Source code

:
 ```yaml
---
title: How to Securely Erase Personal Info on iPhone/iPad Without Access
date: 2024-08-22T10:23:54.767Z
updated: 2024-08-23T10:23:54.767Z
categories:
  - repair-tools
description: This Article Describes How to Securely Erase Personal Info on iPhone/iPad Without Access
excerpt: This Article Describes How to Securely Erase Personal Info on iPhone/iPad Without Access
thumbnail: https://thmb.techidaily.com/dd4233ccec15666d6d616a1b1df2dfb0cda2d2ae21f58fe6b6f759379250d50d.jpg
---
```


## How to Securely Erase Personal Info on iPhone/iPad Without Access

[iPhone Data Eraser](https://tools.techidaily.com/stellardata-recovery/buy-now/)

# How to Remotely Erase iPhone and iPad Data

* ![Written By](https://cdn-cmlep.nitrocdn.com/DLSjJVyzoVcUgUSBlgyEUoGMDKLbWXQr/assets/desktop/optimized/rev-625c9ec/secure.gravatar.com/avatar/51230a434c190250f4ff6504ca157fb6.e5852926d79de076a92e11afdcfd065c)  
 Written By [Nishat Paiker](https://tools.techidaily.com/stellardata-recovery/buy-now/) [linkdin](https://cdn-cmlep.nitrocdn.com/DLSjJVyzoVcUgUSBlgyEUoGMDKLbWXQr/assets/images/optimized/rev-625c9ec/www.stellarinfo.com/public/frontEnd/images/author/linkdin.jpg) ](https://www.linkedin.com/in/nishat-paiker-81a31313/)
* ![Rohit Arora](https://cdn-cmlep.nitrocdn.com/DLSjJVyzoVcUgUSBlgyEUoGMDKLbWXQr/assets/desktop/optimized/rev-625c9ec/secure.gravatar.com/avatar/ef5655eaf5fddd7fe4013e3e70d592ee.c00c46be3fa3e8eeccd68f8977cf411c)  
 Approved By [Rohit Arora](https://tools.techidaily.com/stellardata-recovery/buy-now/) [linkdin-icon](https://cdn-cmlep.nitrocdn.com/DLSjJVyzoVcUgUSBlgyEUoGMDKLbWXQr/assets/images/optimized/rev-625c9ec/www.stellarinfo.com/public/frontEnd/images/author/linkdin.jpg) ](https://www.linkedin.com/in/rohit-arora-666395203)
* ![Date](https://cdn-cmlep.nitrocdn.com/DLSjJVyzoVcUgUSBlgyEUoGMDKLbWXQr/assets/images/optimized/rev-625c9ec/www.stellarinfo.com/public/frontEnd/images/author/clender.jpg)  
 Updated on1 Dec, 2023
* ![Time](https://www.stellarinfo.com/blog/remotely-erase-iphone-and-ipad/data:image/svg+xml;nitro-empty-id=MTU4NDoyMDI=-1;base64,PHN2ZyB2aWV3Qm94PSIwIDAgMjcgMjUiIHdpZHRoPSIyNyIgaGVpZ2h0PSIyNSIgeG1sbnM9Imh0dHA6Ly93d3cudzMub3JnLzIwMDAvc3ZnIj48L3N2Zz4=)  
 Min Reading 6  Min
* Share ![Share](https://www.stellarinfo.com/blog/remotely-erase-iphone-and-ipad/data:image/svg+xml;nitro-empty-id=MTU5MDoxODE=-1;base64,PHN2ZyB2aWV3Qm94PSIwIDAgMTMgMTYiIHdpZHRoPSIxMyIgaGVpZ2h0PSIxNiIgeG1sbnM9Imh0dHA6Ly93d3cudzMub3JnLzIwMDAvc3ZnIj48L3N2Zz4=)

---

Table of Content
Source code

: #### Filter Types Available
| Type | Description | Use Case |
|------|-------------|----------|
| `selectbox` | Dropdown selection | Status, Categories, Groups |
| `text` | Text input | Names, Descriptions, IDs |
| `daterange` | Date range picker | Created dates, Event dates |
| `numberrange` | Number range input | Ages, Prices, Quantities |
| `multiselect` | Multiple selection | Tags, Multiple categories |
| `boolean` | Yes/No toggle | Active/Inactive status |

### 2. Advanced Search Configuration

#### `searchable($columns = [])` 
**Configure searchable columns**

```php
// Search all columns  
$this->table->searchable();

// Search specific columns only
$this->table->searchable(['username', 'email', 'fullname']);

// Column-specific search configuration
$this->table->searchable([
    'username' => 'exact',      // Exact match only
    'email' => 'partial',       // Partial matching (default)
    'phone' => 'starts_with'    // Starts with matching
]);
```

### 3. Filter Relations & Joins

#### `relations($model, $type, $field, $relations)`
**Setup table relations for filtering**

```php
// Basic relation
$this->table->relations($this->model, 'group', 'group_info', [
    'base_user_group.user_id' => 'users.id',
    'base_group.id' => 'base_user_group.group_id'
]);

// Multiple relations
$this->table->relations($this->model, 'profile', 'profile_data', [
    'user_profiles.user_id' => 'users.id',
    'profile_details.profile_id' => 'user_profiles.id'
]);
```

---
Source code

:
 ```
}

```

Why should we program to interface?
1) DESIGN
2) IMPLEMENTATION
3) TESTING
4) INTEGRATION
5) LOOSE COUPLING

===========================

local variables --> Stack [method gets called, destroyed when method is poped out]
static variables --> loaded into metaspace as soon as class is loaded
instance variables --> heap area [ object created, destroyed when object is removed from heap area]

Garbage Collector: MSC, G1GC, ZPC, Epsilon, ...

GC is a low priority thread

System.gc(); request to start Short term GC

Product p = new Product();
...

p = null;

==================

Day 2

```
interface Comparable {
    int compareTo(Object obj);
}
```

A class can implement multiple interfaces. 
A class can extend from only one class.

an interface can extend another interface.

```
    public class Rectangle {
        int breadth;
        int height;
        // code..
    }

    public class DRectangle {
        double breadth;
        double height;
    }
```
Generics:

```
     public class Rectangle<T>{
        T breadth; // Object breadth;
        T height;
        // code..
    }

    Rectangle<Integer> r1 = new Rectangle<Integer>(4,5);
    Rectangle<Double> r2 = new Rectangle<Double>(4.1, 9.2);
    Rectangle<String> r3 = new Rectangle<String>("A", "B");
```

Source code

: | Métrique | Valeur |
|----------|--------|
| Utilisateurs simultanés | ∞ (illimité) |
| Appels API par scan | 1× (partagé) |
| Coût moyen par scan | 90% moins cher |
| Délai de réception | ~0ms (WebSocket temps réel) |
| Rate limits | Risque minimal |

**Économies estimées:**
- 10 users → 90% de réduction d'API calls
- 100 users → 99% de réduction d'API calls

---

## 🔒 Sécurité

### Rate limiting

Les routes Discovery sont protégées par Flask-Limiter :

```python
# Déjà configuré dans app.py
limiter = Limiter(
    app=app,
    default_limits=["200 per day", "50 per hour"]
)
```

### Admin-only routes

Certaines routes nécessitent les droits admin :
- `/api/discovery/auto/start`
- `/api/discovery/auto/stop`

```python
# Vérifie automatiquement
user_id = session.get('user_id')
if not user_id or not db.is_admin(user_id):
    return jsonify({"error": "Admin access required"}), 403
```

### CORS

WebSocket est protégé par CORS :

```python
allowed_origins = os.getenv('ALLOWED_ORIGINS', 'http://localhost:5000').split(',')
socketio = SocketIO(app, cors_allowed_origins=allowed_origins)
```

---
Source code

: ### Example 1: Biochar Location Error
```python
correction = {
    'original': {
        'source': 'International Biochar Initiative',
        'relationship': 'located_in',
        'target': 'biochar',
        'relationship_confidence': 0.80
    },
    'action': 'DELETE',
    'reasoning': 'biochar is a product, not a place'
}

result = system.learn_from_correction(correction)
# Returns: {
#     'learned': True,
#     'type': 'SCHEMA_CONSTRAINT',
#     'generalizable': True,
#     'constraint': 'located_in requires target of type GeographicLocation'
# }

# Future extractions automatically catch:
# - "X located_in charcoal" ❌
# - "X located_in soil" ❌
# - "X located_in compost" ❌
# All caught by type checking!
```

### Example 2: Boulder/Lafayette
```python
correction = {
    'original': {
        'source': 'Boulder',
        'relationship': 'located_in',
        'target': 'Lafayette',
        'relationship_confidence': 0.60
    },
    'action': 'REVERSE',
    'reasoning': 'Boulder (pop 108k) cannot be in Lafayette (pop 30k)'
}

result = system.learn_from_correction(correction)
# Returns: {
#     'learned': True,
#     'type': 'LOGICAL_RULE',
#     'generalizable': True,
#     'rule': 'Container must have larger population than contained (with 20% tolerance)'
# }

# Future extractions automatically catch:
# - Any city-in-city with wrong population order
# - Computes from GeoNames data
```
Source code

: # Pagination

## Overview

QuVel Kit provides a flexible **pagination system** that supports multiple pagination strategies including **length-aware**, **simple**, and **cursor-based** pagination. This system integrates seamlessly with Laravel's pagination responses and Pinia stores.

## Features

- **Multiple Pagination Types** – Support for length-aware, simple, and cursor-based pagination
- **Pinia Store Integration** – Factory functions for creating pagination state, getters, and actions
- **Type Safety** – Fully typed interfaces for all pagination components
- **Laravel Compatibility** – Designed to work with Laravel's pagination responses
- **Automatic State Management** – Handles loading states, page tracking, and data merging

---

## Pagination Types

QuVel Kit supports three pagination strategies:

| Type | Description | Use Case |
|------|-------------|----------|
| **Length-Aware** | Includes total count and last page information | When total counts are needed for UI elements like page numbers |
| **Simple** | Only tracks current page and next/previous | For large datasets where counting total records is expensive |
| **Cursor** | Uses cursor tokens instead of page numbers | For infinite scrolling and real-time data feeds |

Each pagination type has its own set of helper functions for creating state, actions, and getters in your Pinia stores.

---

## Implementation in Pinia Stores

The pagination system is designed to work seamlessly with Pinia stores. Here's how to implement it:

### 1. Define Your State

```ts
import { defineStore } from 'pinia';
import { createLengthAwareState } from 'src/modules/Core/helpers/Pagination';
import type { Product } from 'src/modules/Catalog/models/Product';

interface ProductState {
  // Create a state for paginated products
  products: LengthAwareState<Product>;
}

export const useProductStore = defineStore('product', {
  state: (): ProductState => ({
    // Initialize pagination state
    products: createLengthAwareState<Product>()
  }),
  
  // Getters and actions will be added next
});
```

^^^^

**What the exercise asks**
When a line in the records above holds "createLengthAwareState", that line is to be reported.

**Task output**
import { createLengthAwareState } from 'src/modules/Core/helpers/Pagination';
    products: createLengthAwareState<Product>()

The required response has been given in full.